A few of the Phage’s victims had already burnt out. They lay motionless where they dropped, their feet wore down to nubs, their bodies just piles of dry bones, twice devoured--first by the mutant virus that had decimated the world, then again by nature’s clean up crew: the buzzards and bugs, and possums and crows and coyotes.
Later that night, wrapped up in a blanket in
the back of his truck, Pete turned his face into the crook of his arm and wept silently.
He missed Mort.
He didn’t want to admit it, but there it was. He missed Ol’ Lardbutt worse than he ever would have believed it was possible. He’d always fancied himself a tough guy, but Mort had a way of listening that made a person lower his guard. A feller could tell Mort anything without worrying about being judged, not like the guys (and gal) of Screw U 2, who were always trying to outdo one another, always jockeying for status, trying to be the alpha dog. If he told one of his crewmates he was sad and lonely and homesick, if they caught him crying like he was crying right now, they’d laugh and call him something cute like Crybaby Pete or Bawlin’ Bolin. They wouldn’t let him live it down. Mort would look at a guy with those big somber eyes and say, “Yeah, man, I understand. I’m homesick, too.” And then he’d try to make you feel better.
Fuckin’ Mort! Pete thought, laughing softly against his sleeve.
He decided to go see the slob as soon as this tour was up. His unit was returning to New Jerusalem soon. They were due a week off for some R and R. He’d try to sneak past the nurses at the infirmary, or look him up in the housing registry if they’d finally discharged him. He’d have to wait a couple days. All returning scouts had to go through a twenty-four hour quarantine before they were clear to mingle with the other survivors, but after that, Cactus Pete and his ol’ buddy Mort were going to drink some beers and shoot the shit. He just hoped Mort wasn’t mad at him.

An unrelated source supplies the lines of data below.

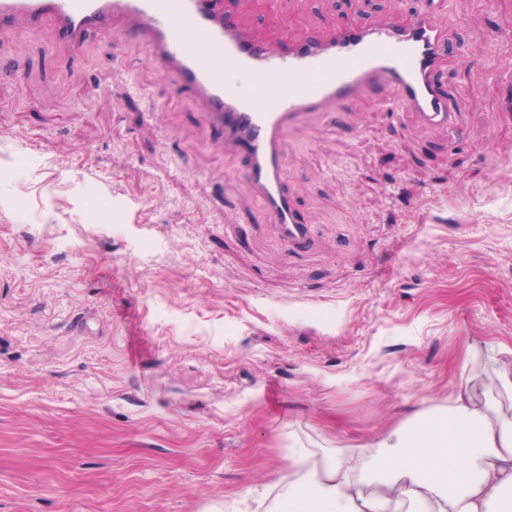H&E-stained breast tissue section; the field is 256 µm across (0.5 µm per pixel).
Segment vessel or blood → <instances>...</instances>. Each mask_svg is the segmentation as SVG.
<instances>
[{"label": "vessel or blood", "mask_w": 512, "mask_h": 512, "mask_svg": "<svg viewBox=\"0 0 512 512\" xmlns=\"http://www.w3.org/2000/svg\"><path fill=\"white\" fill-rule=\"evenodd\" d=\"M20 16L55 22L74 47L89 31L108 34L113 21L126 22L173 88H190L202 101L225 146L245 154L242 175L291 246L310 233L284 188L283 138L293 127L381 86L424 126L452 138L459 129L454 98L436 80L445 35L426 12L288 53L248 39L213 0H0V22ZM241 77L249 91L237 89Z\"/></svg>", "instance_id": "1"}]
</instances>
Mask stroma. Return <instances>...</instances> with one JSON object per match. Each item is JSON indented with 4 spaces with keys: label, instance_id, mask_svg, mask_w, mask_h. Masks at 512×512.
I'll list each match as a JSON object with an SVG mask.
<instances>
[{
    "label": "stroma",
    "instance_id": "1",
    "mask_svg": "<svg viewBox=\"0 0 512 512\" xmlns=\"http://www.w3.org/2000/svg\"><path fill=\"white\" fill-rule=\"evenodd\" d=\"M281 50L425 9L461 134L386 90L283 140L288 249L136 44L0 25V512H267L512 348V0H220Z\"/></svg>",
    "mask_w": 512,
    "mask_h": 512
}]
</instances>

He’d tried to get in to see Ol’ Blubberbutt two or three times after the angels brought them to New Jerusalem. The last time Pete had thrown a real fit, but the hospital staff just wouldn’t let him in. They explained that Mort was not immune. They told Pete he was just as dangerous to Mort as Mort’s injuries were. With his immune system compromised and all the medication he was on, it was very possible Mort could get infected with the zombie virus without even being bit. His body just wouldn’t be able to fight it. They’d have to put him down like a rabid dog. Pete didn’t think he could stand to see Mort go zombie, so he’d stayed away, but surely the fat butt was better by now! They couldn’t keep him in the infirmary forever.